* EXERCISE SET:
- a) Decide whether each statement agrees with the risk-factors passage: (i) the company chose not to seek a patent for its recipe and manufacturing process; (ii) product liability claims have already been made against the company; (iii) the company currently considers its cost of regulatory compliance material to its business. Answer yes or no for each and quote the deciding words.
- b) Reproduce a section of the risk-factors passage word for word, beginning at the words "State and local laws" and stopping after "of doing business.".

* QUOTED PASSAGE:
· · · · ·
Our products are new and unproven.

We sell our products only in a limited number of stores and the products are therefore relatively unknown.  Initial sales have been strong in stores where we currently have our products, but our products may not be accepted in other markets we will try to reach.

We do not have any patent protection for our intellectual property.

Our intellectual property consists of a proprietary recipe and manufacturing process.  Together, these two elements give us the ability to manufacture foods traditionally high in fat and added sugar without fat or added sugar.  We decided not to seek a patent for this recipe and process, and the time for us to be able to seek patent protection for our process and recipe has passed.  We believe that by treating the recipe and manufacturing process as a trade secret, we will have greater protection than a patent would give us, because a patent would become public knowledge.  As a result, the only legal protection for our intellectual property is protection as a trade secret and our trademarks for our “Jala“ brand.  If our competitors were to learn our trade secrets, or develop their own methods of manufacturing competitive products, we might not be able to become profitable.
 
 
-8-


We may become subject to potential claims for product liability.

Our business could expose us to claims for personal injury from contamination of our products.  We believe that the quality of our products is carefully monitored through regular product testing, but we may be subject to liability as a result of customer or distributor misuse or storage.  The Company maintains product liability insurance against certain types of claims in amounts which it believes to be adequate. The Company also maintains an umbrella insurance policy that it believes to be adequate to cover claims made above the limits of its product liability insurance. Although no claims have been made against the Company or its distributors to date and the Company believes its current level of insurance to be adequate for its present business operations, it is possible that such claims will arise in the future and it is possible that the Company's policies will not be sufficient to pay for such claims.

The costs of complying with government regulations may in the future reduce our profit potential.

Our industry is highly regulated by the Federal government, as well as by State and local governments.  We are subject to regulation at the federal level by the U.S. Food and Drug Administration and the U. S. Department of Agriculture. Manufacturers of our products must also comply with all federal and local environmental laws and regulations relating to air quality, waste management and other related land use matters.  The FDA also regulates finished products by requiring disclosure of ingredients and nutritional information.

State and local laws may impose additional health and cleanliness regulations on our manufacturers.  We believe that presently the cost of complying with all of the applicable Federal, State and local governmental laws and regulations are not material to our business.  However, to the extent that complying with all of the applicable laws and regulations becomes more burdensome, compliance requirements may adversely affect our profitability by increasing our cost of doing business.
 
We must rely on a number of smaller ice cream distributors, rather than large distributors to distribute our products.
· · · · ·
* SOURCE DATA:
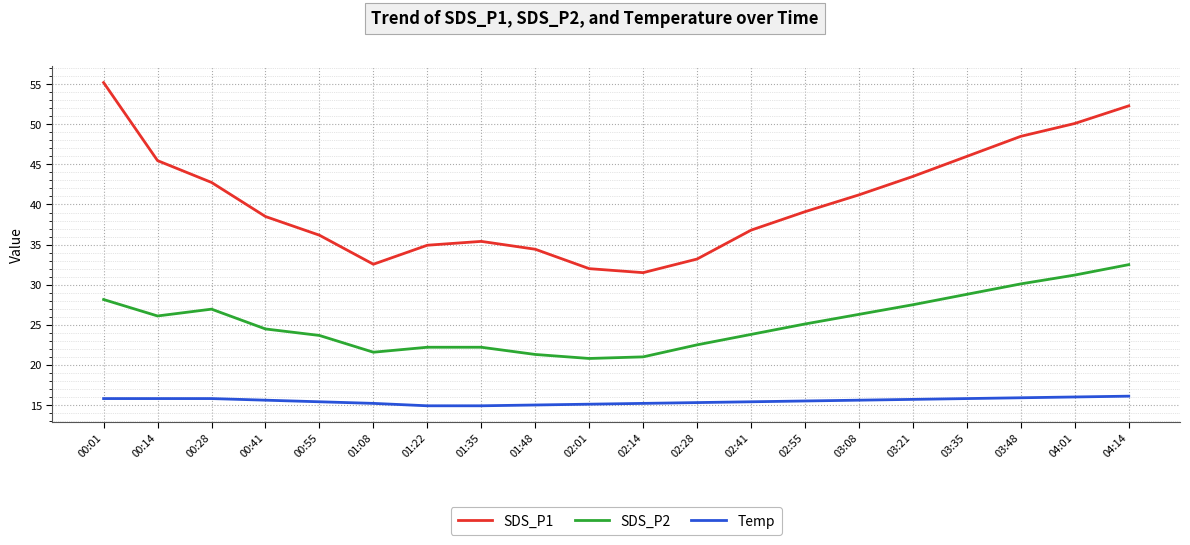

What are all the series names shown in the legend?

SDS_P1, SDS_P2, Temp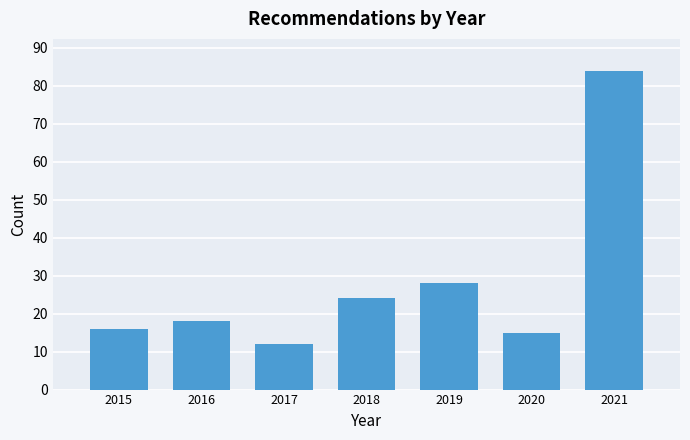

Reading left to right, what are all the values shown in this chart?

2015=16	2016=18	2017=12	2018=24	2019=28	2020=15	2021=84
· · · · ·
* REPLIES:
- a)
(i) Yes: "We decided not to seek a patent for this recipe and process"
(ii) No: "no claims have been made against the Company or its distributors to date"
(iii) No: "presently the cost of complying with all of the applicable Federal, State and local governmental laws and regulations are not material to our business"

- b)
State and local laws may impose additional health and cleanliness regulations on our manufacturers.  We believe that presently the cost of complying with all of the applicable Federal, State and local governmental laws and regulations are not material to our business.  However, to the extent that complying with all of the applicable laws and regulations becomes more burdensome, compliance requirements may adversely affect our profitability by increasing our cost of doing business.